Sylvia Nagginda Luswata is the first born of John Luswata Ssebugwawo and Rebecca Nakintu. The year of her birth is 1964 according to several online pages which bear her profile. Her paternal aunt Eve Nasejje Ssebugwawo says November 1963, then 64, then 63, again. Whatever the year though, the month is November and the birth place, is London.
“Her mother Nakintu was a nurse. She had trained in London,” Nasejje who is the younger sister of Nagginda’s father offers. She says she knew Nagginda from when she was a little baby growing up with her in the same household.

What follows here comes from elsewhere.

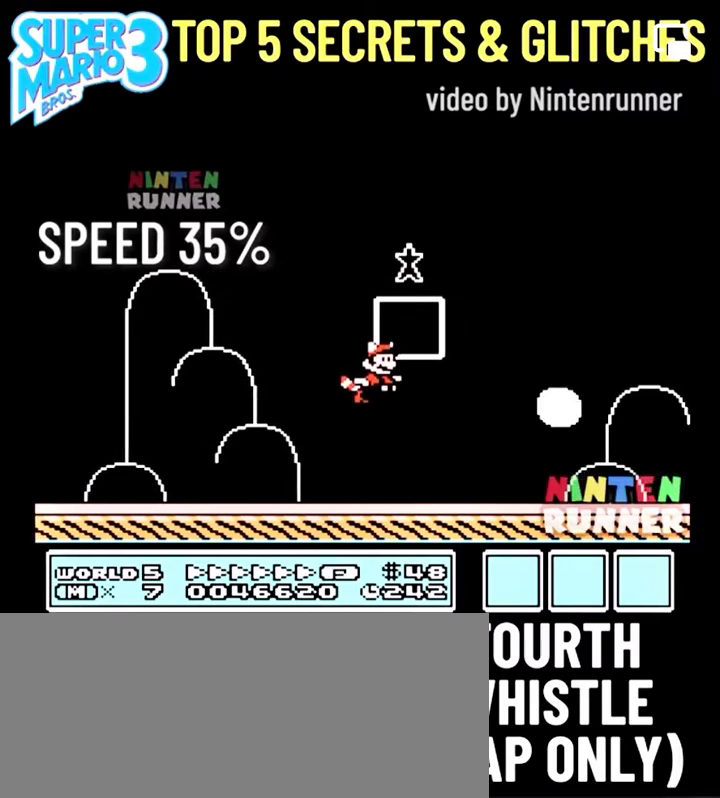
{"dt_ms": 504, "buttons": ["B"], "events": [[22, "DPAD_RIGHT", "up"]]}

The infant did not stay long with her parents, Nasejje says, something to do with the living expenses in the UK and the parents’ nature of work.
At three months, Nagginda was dispatched to Uganda to live with her grandparents. It is the image of her in a bassinet surrounded by her baby things and accompanied by a nurse at the airport that Ms Sebugwawo describes as her earliest memory of the child. For the little girl, that relocation from her birth place before she could even understand, would be the beginning of a life that would see her call several different addresses home. It also marked the last time she would see her parents together as a child.

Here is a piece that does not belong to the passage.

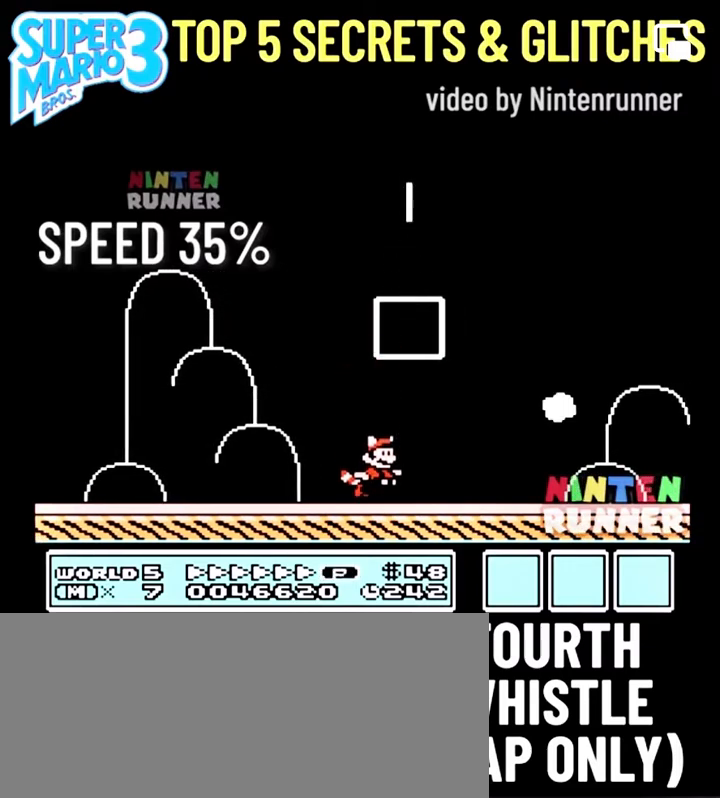
{"dt_ms": 504, "buttons": ["B"], "events": []}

Enter the elder brother to Nagginda’s father, Engineer Daniel Ssebugwawo and his wife Joyce Nabbosa. According to Ms Sebugwawo, the future queen stayed with them until she was four.
“We lived in the first storied house near the roundabout,” Ms Sebugwawo tells me. The house is indeed a few paces from the Kabaka’s roundabout in Mengo and interestingly a few metres from Ms Sebugwawo’s current offices as mayor. Set in a large compound, the house looks too new to have been standing in the 70s. A boda boda rider nearby confirms it is was built a few months back after the old house was knocked down.
Nasejje recalls babysitting the queen then. “She was a very quiet baby. Once fed, Sylvia sucked her thumb contentedly. You could visit and would never know there was a baby,” she shares.
The second shift of address came when her uncle and aunt were to be transferred to Fort Portal. Nagginda was moved to her grandfather’s Nelson Edmond Nkalubo Sebugwawo’s home in Bufulu Nkumba.
The large home with its large brick bungalow must be more or less the way it was when Sylvia, as both her aunts affectionately call her, was brought to live here. It actually looks like it has been that way for a long time, with its low walls and very old design. Save for maybe a few coats of paint. The plaque says 1914, when the house was built. It is a large airy compound not so vegetated as is characteristic of old homes. One gets the feeling that for a long time the bungalow with the wall around it was the grandest home in the neighbourhood and rightly so for the elder Mzee Nelson Ssebugwawo, now 101 years old, is a great landowner.
Again Nasejje moved with her to Nkumba. She recalls details of the Nagginda’s early life like the doctor who attended to her, “Dr Seguya, was a general practitioner I suppose but his specialty seemed to be children, he was based in Kawempe,” she offers.
School begins
It was here that Nagginda started her education at Lake Victoria Primary School in Entebbe. The school in its heydays was an elite school, built unlike any other in Entebbe. Even when many assume its glory days are long behind it, what with an influx of pupils, it is still impressive to look at. Maybe in in early heydays it could have been fit for a queen. Efforts to trace records or a person who could even vaguely recall the young Nagginda are futile, records lost during a renovation where the old asbestos roof was replaced with iron sheets.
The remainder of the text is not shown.